Ein Kraftwerk, das gleichzeitig die Energie von Wellen, Wind und Sonne in elektrischen Strom umwandelt, entwickelt das Unternehmen Sinn Power aus Gauting in Bayern. Im August soll vor der Küste von Heraklion, der Hafen- und Hauptstadt der griechischen Insel Kreta, ein Wellenkraftwerk mit Wind- und Solargeneratoren verankert werden. Zunächst ist es nur eine Plattform, die mit Schiffsankern am Abdriften gehindert wird. Bestückt wird sie zunächst mit Solarmodulen. Es folgen Windgeneratoren und zuletzt werden die Generatoren installiert, die die Wellenenergie nutzen. Ziel ist es, weltweit derartige Hybridkraftwerke zu installieren, die die Menschen an Land, die keinen Zugang zu Stromnetzen haben, zuverlässig mit Strom zu versorgen.


Ozean
Symbolbild
Foto: The Atlantic Ocean, Milan Boers, Flickr, CC BY-SA 2.0

Das erste Kraftwerk klebt an der Hafenmole

Sinn Power entwickelt seit 2015 Wellenkraftwerke. An der Hafenmole in Heraklion befestigt läuft ein erstes kleines Wellenkraftwerk, das aus vier Modulen und einem Windgenerator besteht. Die Module können zu weit größeren Kraftwerken zusammengefügt werden. Sie tanzen auf Schwimmkörpern, die von Meereswellen emporgehoben werden. Auf Grund der Schwerkraft werden die installierten Generatoren angetrieben. Das Gleiche geschieht, wenn die Plattform ins Wellental sinkt. Sinn hat integrierte Module entwickelt, die neben dem Generator die Leistungselektronik und Energiespeicher beherbergen.

Die Plattform wird nicht direkt per Kette und Anker fixiert, denn dann könnte sie sich nicht mehr mit den Wellen bewegen. Zwischengeschaltet sind Bojen, die als Puffer wirken. Sie geben der Plattform Bewegungsfreiheit. Trotzdem kann sie nicht ausbüxen. Sie trotzt nach Angaben des Unternehmens Wellen bis zu einer Höhe von sechs Metern.

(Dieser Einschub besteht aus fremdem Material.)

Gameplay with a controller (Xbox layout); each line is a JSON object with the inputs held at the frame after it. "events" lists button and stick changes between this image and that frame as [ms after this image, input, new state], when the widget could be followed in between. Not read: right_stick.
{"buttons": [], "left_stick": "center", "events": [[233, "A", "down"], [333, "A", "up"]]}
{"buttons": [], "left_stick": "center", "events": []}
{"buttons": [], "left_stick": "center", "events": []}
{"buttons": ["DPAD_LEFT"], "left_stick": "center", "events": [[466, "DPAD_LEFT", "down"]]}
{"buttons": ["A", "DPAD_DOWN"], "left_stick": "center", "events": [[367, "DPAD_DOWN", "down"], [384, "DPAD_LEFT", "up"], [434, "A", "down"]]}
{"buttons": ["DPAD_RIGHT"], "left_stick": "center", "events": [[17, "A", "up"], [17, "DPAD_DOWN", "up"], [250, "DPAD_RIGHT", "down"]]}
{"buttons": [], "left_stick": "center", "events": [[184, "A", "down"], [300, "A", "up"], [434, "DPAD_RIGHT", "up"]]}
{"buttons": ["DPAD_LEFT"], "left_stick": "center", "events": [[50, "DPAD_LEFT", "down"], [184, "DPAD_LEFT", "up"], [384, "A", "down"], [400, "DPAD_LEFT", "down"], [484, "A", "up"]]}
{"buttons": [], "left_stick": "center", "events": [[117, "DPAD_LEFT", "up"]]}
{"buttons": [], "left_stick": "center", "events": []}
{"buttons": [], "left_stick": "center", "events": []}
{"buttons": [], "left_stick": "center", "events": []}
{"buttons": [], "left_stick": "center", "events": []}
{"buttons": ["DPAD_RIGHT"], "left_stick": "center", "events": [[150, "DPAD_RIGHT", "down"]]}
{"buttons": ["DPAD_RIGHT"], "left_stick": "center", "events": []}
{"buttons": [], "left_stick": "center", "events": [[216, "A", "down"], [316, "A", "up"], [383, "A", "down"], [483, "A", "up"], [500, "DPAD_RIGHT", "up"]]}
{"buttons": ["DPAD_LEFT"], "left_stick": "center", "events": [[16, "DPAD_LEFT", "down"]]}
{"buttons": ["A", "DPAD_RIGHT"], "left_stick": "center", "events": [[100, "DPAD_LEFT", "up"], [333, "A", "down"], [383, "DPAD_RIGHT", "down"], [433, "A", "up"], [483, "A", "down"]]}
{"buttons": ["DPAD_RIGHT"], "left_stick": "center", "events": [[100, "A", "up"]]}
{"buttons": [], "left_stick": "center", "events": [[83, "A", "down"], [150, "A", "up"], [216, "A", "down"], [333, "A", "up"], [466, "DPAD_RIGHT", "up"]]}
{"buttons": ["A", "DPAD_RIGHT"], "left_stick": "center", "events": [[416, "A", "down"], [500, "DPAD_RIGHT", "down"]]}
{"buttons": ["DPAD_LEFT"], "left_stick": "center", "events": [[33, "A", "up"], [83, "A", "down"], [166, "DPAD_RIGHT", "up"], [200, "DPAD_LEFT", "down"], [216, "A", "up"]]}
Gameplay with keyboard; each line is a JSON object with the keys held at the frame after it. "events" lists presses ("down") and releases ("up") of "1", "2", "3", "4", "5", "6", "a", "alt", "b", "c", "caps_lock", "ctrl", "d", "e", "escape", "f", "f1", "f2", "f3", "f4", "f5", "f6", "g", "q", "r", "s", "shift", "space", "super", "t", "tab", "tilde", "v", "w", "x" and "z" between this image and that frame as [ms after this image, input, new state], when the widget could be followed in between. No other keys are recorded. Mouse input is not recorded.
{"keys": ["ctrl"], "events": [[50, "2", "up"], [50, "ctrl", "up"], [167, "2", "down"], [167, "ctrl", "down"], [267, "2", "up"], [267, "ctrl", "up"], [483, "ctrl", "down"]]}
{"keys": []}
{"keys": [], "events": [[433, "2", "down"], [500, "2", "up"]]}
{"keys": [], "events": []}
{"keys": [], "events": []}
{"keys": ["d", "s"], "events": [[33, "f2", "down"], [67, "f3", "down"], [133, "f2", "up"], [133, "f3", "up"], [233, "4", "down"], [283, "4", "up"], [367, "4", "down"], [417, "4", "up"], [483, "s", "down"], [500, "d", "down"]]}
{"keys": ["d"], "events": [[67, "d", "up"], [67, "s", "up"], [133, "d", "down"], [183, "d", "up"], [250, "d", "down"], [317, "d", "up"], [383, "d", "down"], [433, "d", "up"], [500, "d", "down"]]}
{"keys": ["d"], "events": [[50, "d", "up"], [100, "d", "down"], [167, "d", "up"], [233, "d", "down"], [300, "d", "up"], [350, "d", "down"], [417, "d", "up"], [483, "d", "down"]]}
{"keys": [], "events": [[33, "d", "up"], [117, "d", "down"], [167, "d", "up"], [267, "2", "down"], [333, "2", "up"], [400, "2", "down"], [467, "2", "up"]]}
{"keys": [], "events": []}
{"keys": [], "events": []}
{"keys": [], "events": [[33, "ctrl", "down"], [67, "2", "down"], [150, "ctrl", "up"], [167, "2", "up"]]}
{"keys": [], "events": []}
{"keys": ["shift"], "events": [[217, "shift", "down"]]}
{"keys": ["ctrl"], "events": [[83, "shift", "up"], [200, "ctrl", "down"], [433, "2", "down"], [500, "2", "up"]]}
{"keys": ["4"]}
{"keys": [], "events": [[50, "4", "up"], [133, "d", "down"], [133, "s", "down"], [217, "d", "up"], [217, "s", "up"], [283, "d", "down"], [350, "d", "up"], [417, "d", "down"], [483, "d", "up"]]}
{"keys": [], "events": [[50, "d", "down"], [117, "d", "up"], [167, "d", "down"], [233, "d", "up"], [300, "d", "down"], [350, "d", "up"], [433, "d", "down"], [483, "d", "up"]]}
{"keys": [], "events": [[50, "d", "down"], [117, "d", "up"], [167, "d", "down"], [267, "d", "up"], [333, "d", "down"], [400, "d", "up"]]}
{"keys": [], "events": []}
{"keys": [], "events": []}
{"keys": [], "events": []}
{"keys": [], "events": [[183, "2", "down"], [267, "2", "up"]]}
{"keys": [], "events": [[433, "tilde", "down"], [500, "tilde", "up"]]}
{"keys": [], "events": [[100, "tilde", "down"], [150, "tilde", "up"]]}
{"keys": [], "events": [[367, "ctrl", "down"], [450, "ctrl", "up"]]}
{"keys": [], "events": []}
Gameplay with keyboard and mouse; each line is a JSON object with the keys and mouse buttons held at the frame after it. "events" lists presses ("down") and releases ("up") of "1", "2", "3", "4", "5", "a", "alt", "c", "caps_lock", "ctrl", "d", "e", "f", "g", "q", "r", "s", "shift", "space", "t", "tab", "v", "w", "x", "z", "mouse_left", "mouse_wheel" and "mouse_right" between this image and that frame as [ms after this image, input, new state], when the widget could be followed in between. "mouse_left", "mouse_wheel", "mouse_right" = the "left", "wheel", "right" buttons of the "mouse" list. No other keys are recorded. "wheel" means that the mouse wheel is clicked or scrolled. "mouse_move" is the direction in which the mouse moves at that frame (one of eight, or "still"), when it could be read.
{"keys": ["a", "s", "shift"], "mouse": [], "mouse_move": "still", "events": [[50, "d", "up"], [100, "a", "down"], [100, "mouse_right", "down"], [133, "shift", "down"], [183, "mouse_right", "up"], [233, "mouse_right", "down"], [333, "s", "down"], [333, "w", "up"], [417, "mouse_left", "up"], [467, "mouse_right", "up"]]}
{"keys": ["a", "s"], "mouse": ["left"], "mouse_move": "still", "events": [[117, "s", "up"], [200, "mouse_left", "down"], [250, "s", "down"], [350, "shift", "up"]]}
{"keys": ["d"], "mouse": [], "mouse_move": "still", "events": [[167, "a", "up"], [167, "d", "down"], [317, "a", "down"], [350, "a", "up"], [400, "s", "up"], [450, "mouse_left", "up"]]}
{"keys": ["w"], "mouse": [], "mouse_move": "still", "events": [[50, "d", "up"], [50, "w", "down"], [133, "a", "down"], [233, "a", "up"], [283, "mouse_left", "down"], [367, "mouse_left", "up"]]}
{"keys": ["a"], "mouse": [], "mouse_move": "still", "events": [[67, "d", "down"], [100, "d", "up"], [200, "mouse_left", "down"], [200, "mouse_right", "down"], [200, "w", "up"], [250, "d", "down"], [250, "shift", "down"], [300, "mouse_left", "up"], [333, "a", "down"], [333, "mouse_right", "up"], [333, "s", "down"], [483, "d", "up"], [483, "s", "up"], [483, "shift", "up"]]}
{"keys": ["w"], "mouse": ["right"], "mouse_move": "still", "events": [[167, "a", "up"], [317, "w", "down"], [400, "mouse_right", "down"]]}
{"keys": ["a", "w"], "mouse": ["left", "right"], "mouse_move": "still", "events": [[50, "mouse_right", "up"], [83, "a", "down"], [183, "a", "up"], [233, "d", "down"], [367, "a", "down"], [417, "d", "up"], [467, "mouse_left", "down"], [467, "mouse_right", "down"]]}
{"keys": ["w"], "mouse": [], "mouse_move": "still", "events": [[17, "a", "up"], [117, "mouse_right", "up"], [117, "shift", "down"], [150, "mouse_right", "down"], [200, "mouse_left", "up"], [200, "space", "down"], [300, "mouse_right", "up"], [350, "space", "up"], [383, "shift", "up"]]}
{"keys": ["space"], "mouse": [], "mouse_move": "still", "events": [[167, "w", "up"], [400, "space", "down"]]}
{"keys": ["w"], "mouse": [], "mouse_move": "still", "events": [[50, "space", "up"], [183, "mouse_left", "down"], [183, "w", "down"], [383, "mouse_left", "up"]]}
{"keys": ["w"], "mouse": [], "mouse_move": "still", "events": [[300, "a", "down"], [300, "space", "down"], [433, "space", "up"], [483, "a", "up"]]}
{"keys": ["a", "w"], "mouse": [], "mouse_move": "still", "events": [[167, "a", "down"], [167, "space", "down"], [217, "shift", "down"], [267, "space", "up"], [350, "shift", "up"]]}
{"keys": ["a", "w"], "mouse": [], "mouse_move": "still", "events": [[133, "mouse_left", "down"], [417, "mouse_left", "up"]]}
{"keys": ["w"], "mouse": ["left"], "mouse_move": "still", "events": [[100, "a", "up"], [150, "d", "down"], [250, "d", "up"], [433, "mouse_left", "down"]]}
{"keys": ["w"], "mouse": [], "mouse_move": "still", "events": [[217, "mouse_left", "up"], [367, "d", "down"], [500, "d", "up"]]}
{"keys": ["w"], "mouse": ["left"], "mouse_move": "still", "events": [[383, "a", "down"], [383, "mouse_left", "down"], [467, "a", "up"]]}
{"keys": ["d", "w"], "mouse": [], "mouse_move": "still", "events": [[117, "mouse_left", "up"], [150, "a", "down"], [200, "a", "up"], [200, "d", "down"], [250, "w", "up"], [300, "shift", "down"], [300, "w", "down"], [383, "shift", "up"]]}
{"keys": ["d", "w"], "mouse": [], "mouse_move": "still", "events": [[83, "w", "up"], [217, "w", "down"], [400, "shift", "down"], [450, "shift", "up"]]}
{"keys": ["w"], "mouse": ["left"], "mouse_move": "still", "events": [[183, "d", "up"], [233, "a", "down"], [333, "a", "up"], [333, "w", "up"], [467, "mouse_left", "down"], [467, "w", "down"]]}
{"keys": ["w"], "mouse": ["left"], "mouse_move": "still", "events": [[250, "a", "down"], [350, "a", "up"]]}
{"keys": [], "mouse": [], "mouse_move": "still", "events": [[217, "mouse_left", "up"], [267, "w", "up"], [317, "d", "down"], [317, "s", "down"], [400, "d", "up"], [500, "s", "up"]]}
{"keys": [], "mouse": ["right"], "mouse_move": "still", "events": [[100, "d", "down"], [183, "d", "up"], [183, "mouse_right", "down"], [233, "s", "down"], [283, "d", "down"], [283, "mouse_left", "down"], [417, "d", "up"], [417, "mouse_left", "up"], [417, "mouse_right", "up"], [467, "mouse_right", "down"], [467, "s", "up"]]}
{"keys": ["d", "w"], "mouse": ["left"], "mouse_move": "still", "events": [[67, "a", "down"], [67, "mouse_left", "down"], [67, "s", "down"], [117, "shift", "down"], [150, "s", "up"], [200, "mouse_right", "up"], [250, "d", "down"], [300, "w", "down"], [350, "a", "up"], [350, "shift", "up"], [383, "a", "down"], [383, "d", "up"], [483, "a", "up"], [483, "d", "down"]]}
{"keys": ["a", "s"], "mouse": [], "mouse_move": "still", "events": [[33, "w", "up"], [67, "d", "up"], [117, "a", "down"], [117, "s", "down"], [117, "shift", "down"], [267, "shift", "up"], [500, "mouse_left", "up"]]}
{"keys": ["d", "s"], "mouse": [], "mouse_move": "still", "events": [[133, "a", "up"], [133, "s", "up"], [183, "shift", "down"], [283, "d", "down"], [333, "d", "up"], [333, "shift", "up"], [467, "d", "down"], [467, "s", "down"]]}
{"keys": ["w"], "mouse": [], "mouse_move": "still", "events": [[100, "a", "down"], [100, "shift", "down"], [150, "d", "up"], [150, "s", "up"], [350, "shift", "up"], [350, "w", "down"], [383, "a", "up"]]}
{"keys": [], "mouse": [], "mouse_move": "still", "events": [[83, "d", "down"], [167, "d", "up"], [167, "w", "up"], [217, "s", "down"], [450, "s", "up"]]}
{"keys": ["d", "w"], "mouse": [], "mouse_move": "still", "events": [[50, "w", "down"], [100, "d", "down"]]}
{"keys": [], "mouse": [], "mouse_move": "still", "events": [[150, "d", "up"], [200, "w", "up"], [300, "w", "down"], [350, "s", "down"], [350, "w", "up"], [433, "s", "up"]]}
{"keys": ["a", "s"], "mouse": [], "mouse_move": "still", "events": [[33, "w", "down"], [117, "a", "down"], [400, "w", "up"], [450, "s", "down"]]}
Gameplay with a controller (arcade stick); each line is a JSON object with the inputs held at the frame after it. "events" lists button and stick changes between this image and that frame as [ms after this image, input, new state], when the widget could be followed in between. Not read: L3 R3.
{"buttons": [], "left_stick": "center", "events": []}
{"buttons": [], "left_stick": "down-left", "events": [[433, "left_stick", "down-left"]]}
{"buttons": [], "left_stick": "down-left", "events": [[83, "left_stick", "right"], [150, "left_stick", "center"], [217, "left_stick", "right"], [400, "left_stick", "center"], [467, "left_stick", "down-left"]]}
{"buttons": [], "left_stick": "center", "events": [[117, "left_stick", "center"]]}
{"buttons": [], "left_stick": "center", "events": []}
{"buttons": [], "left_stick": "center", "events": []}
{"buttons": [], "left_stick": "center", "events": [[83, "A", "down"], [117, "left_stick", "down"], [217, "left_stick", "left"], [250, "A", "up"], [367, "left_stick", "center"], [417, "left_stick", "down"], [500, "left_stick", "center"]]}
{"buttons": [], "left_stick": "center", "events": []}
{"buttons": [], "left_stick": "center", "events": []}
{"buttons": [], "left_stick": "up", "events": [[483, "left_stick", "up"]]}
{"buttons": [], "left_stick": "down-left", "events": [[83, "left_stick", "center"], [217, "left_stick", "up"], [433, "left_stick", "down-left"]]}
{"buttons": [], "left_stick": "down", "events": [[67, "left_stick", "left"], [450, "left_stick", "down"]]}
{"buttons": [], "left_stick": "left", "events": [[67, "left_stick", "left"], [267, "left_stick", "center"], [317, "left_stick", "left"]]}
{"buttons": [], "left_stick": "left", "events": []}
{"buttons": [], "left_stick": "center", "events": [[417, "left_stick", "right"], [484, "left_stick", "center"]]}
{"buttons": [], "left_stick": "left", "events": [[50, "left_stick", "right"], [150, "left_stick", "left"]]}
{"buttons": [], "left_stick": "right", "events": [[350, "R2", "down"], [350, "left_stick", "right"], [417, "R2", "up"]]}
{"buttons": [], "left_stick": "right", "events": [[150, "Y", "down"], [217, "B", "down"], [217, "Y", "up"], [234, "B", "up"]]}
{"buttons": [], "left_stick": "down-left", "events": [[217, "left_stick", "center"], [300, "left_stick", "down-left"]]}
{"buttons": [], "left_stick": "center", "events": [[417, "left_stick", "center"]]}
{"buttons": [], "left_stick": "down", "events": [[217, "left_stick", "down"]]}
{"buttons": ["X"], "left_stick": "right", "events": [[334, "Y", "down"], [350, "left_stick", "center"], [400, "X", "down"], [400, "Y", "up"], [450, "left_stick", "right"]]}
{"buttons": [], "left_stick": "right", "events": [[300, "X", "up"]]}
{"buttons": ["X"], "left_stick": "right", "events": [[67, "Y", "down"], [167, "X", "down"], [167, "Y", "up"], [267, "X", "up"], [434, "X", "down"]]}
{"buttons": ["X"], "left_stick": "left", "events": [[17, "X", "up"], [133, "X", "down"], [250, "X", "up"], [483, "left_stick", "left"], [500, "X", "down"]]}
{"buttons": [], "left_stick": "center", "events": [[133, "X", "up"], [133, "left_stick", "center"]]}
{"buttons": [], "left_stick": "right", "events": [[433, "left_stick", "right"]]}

Kraftwerk lässt sich an jeden Standort anpassen

„Wir denken in allen Bereichen modular – vom Inselresort auf den Malediven bis zur Ergänzung von Offshore Windparks weltweit“, sat Philipp Sinn, Gründer und Chef des Unternehmens. „Wir können eine Kombination aus Wellen, Kleinwind und Photovoltaik individuell gemäß den klimatischen Bedingungen jedes beliebigen Standorts anpassen und das zu wettbewerbsfähigen Preisen.”

Geplant ist eine breite Staffelung der Leistungen. Generatoren zwischen fünf und 20 Kilowatt sollen eingesetzt werden, je nach Standortbedingungen. Bei den Speichern liegt die Spannweite bei 2,4 bis 20 Kilowattstunden.